Das informelle Kartell der guten Wünsche, zu dem sich Microsofts Satya Nadella, Metas Mark Zuckerberg, Apples Tim Cook, Alphabets Sundar Pichai und Amazon-Gründer Jeff Bezos zusammengetan haben, um dem designierten 47. US-Präsidenten zu schmeicheln, ist kein Zufall.
Trump: In der ersten Amtszeit hatte er mit „Big Tech“ ein schwieriges Verhältnis
„Big Tech“ (gleich Silicon Valley) war über viele Jahre stramm den Demokraten zugetan, verschmähte Trump und hatte in der ersten Amtszeit des Republikaners (2017 bis 2021) sehr durchwachsene Erfahrungen mit dem oft unberechenbaren Populisten gemacht.

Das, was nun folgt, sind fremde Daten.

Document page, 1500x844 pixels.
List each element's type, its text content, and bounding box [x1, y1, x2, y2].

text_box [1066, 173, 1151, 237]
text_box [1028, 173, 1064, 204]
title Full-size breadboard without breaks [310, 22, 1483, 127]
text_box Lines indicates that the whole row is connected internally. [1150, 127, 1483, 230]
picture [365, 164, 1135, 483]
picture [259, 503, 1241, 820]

Nur ein Beispiel: Als Amazon 2019 das Rennen um einen Großauftrag des US-Verteidigungsministeriums für Cloud-Computing in zweistelliger Milliardenhöhe verlor, wurde das umgehend mit Gründer Jeff Bezos in Verbindung gebracht. Als Eigentümer der Hauptstadtzeitung „Washington Post“, die konstant kritisch über Trump berichtet, war Bezos in Ungnade gefallen. Auch darum hatte der Multi-Milliardär vor der jüngsten Wahl seinen Redakteuren eine Wahl-Empfehlung untersagt, die wie bei der New York Times auf Kamala Harris hinausgelaufen wäre.

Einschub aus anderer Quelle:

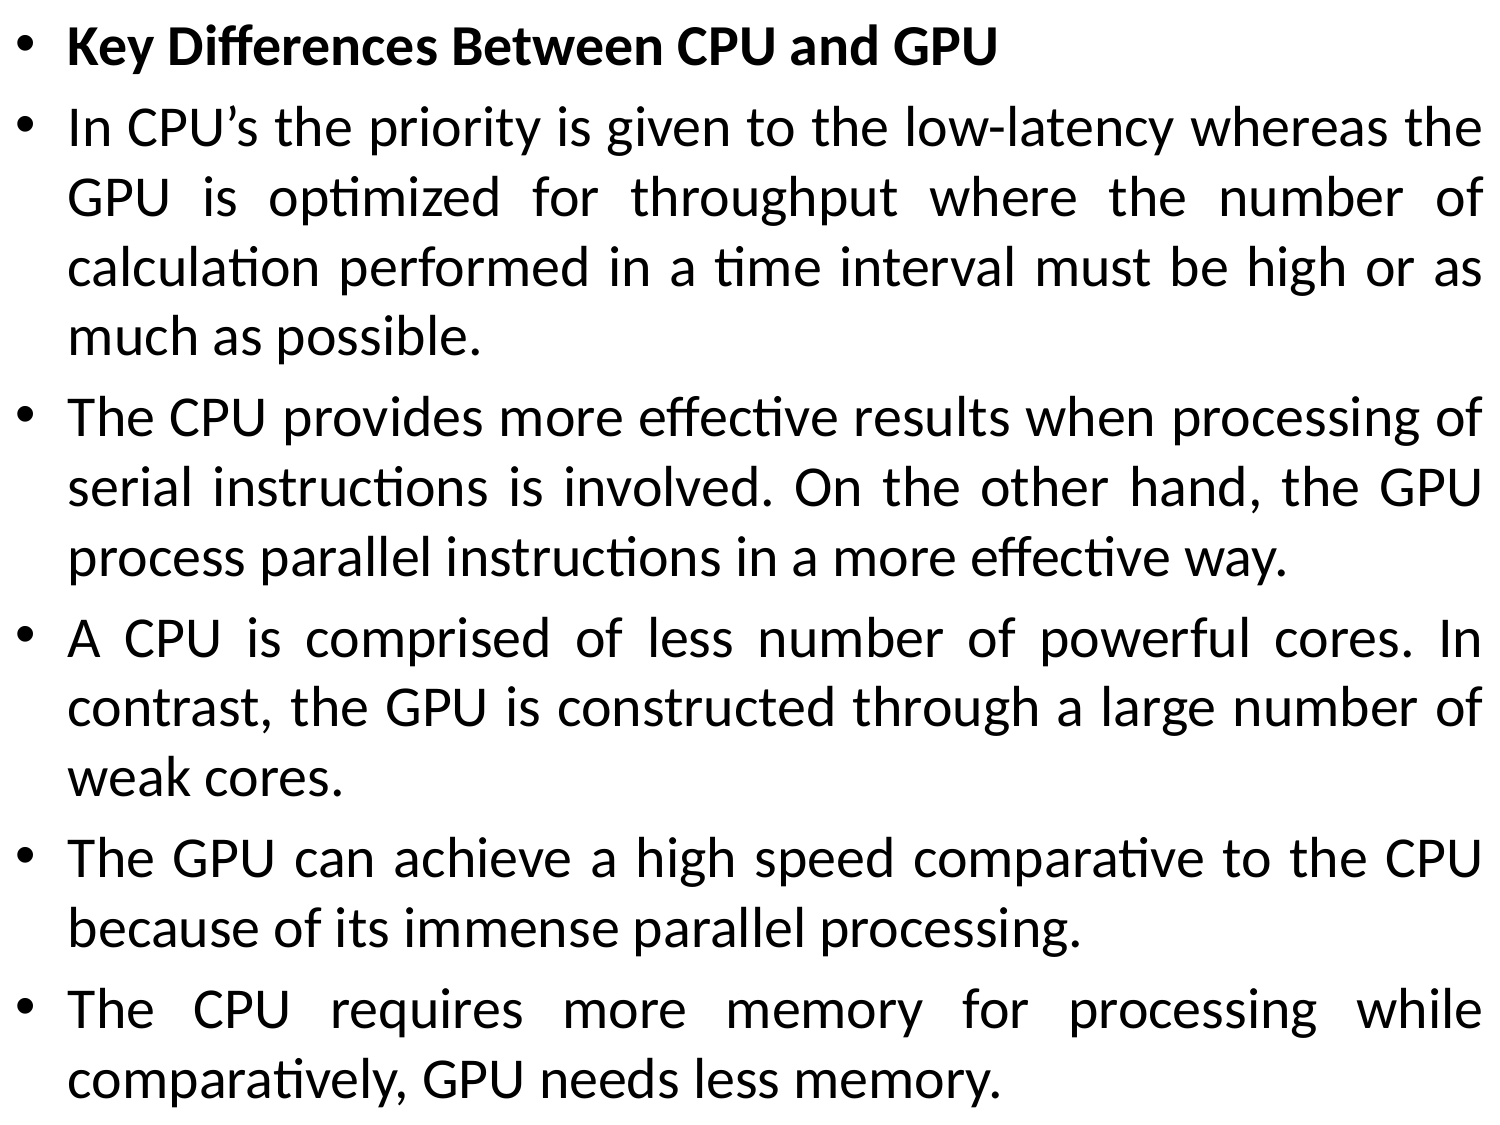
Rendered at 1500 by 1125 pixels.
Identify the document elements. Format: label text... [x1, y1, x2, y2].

list Key Differences Between CPU and GPU In CPU’s the priority is given to the low-latency whereas the GPU is optimized for throughput where the number of calculation performed in a time interval must be high or as much as possible. The CPU provides more effective results when processing of serial instructions is involved. On the other hand, the GPU process parallel instructions in a more effective way. A CPU is comprised of less number of powerful cores. In contrast, the GPU is constructed through a large number of weak cores. The GPU can achieve a high speed comparative to the CPU because of its immense parallel processing. The CPU requires more memory for processing while comparatively, GPU needs less memory. [0, 0, 1500, 1125]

Trump wieder im Amt: Jetzt geht „Big Tech“ vor ihm auf die Knie
Diesmal soll, angeführt von Tesla-Boss und Präsidenten-Chef-Berater Elon Musk, von Anfang an das Klima bereinigt sein, bevor der 45. Präsident als der 47. zurück auf die große Bühne tritt. „Big tech bends the knee”, schrieb ein US-Medium. Die großen Internet- und Daten-Konzerne gehen vor dem 78-Jährigen auf die Knie.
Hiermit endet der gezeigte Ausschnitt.